Morrison’s Follies follow both the trend to self-destruction and the rhetoric: the pretence that when it’s not throttling democracy or spending seven hours embarrassing and intimidating a free press journalist quietly at her home, it’s somehow nation-building because it has nothing to show – no programme – no vision and no sign of a set of policies

Yet barely four weeks out of the blocks, ScoMo’s show, another supposed tribute to the “Quiet Australians” he credits with bringing him his “miracle victory”  is already a riot of evasion and division with a power grab and police busts and a turf war waged on the Australian Signals Directorate by Home Affairs, the Department of Megalomania, created against all advice, by a Malcolm Turnbull whose reliably poor political judgement caused him to try to buy off power-hungry Dutton and his Monkey Pod roommates. Not even ScoMo can assert that sort of authority.

This week, ScoMo puts in some hard slog on Tony’s invisibility project. Does nothing. Holidays on an exotic coral atoll as yet undrowned by a steadily rising sea. Opening up the Galilee Basin to six new coal mines will help with that.  But it’s no respite. Apart from a pledge of tax cuts by 1 July, a vow which cannot be honoured, the policy void that is the Morrison government is rapidly filled, as Paul Bongiorno gently notes, by the ghastly “spectre of an incipient police state”.  And by the odd cameo role from our protector Dutton on birthday cake duty. Forget Setka, ScoMo, Dutto’s right behind you.

Josh Frydenberg is despatched to the US. Tuesday, he’s full of admiration for Trump’s tax cuts. Fran Kelly on Radio National Breakfast shares his joy. No point in being a party-pooper. Fact-checking a Treasurer who has yet to give any evidence that he is anything more than a neoliberal shill could not possibly be in the national interest. It may well be a threat to national security. Especially given that he’s refused to budge from his mission to balance the budget.

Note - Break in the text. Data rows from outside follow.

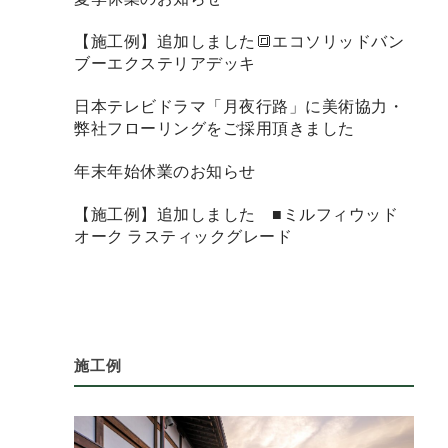
【施工例】追加しました🔳エコソリッドバン
ブーエクステリアデッキ
日本テレビドラマ「月夜行路」に美術協力・
弊社フローリングをご採用頂きました
年末年始休業のお知らせ
【施工例】追加しました ■ミルフィウッド
オーク ラスティックグレード
施工例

In fact, Trump’s $1.5 trillion in tax cuts that came into effect last year have failed to raise workers’ wages, boost economic growth, or stimulate business investment.

A recent US study by the bipartisan Congressional Research Centre suggests that in Australia, too, most workers’ pay will not rise nor will jobs grow. Nor will tax cuts boost investment or help any other measure of productivity. Only four percent of US workers have seen a bonus or pay increase following Trump’s tax cuts.

Far from creating jobs, corporations, such as GM, have laid off thousands of workers while using tax windfalls to buy back $1 trillion of their own stock. In America, as in Australia, corporate executives and rich investors are the real beneficiaries of tax cuts. GM posted a tax windfall of $157m in the first three months of 2018 thanks to the cut.

If and when parliament meets again, the government intends to put its tax cuts forward as one portmanteau bill. It is unlikely at this stage it will have anything but rave reviews from The Australian and unqualified support from the rest of News Corp. Whether it can persuade the senate cross bench, is, however, another matter. Already, Senator Rex Patrick, who shows sterling independence as an Alliance Party cross-bencher, has complained of bullying from Home Affairs Mike Pezzullo, a spat which Dutto says is all sorted out now in his nurturing, non-judgemental fashion.

“it was counterproductive because I have always found Senator Patrick to be a person of the sort of character who would seek to misrepresent the secretary’s words, and the secretary agreed the contact was not appropriate and that is where the matter ends”.

It has to be the best non-censure and least impartial intervention between a Minister and his chief of staff in political history. No wonder even Ken Henry can come on national TV to bemoan our lack of trust. ScoMo appears unafflicted, however, and doubtless when he does return from the South Pacific, he’ll find his government all shipshape and Bristol fashion and Captain Dutto on deck ready to pipe him aboard – in the most respectful non-insubordinate way. You wouldn’t count on him to bake a cake though.